• Exercise inputs:
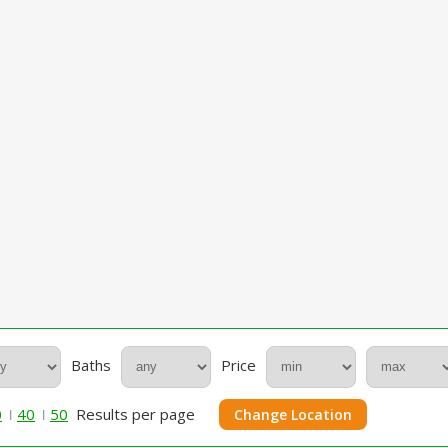
Baths
Price
0
40
50
Results per page
Change Location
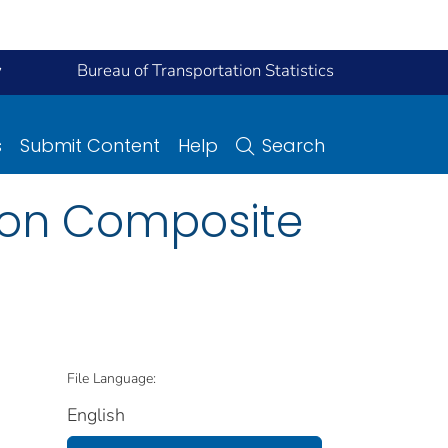
y
Bureau of Transportation Statistics
s
Submit Content
Help
Search
s on Composite
File Language:
English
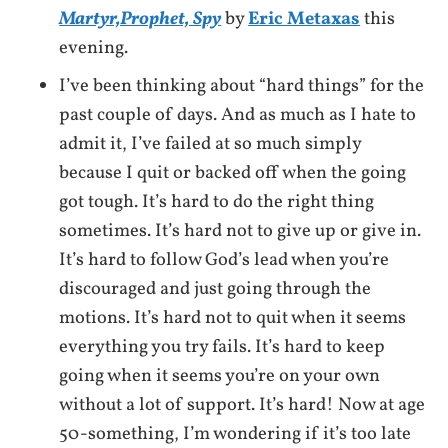
Martyr,Prophet, Spy
by
Eric Metaxas
this
evening.
I’ve been thinking about “hard things” for the
past couple of days. And as much as I hate to
admit it, I’ve failed at so much simply
because I quit or backed off when the going
got tough. It’s hard to do the right thing
sometimes. It’s hard not to give up or give in.
It’s hard to follow God’s lead when you’re
discouraged and just going through the
motions. It’s hard not to quit when it seems
everything you try fails. It’s hard to keep
going when it seems you’re on your own
without a lot of support. It’s hard! Now at age
50-something, I’m wondering if it’s too late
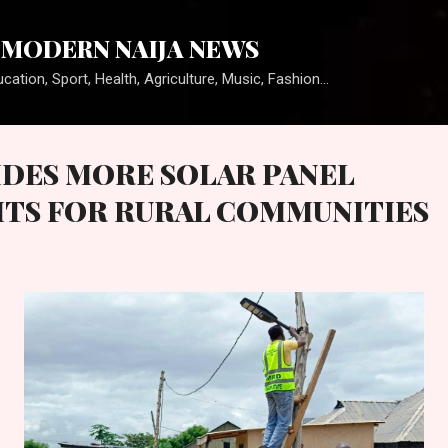
Skip to main content
MODERN NAIJA NEWS
cation, Sport, Health, Agriculture, Music, Fashion...
DES MORE SOLAR PANEL
TS FOR RURAL COMMUNITIES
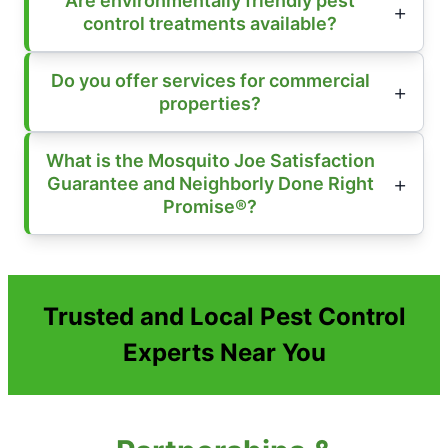
Are environmentally friendly pest
control treatments available?
Do you offer services for commercial
properties?
What is the Mosquito Joe Satisfaction
Guarantee and Neighborly Done Right
Promise®?
Trusted and Local Pest Control
Experts Near You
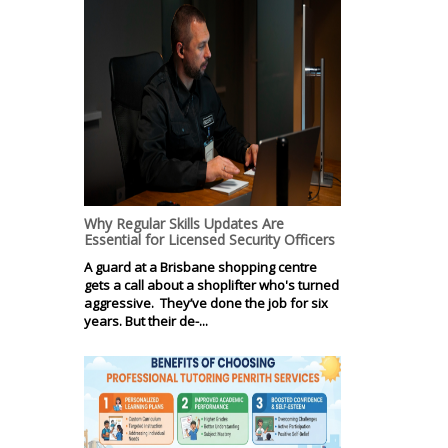
Why Regular Skills Updates Are
Essential for Licensed Security Officers
A guard at a Brisbane shopping centre
gets a call about a shoplifter who's turned
aggressive. They’ve done the job for six
years. But their de-...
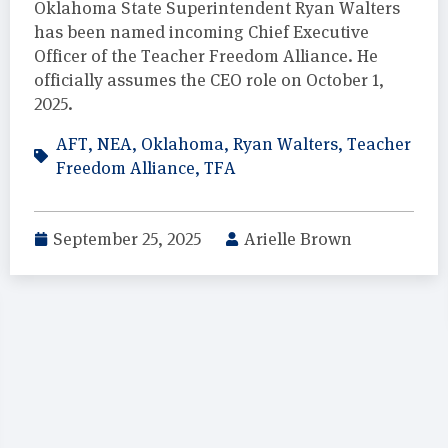
Oklahoma State Superintendent Ryan Walters
has been named incoming Chief Executive
Officer of the Teacher Freedom Alliance. He
officially assumes the CEO role on October 1,
2025.
AFT
,
NEA
,
Oklahoma
,
Ryan Walters
,
Teacher
Freedom Alliance
,
TFA
September 25, 2025
Arielle Brown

• Work required: A bare number should be your reply: how many lines in the entries above include the word "Walters".

• Exercise output: 2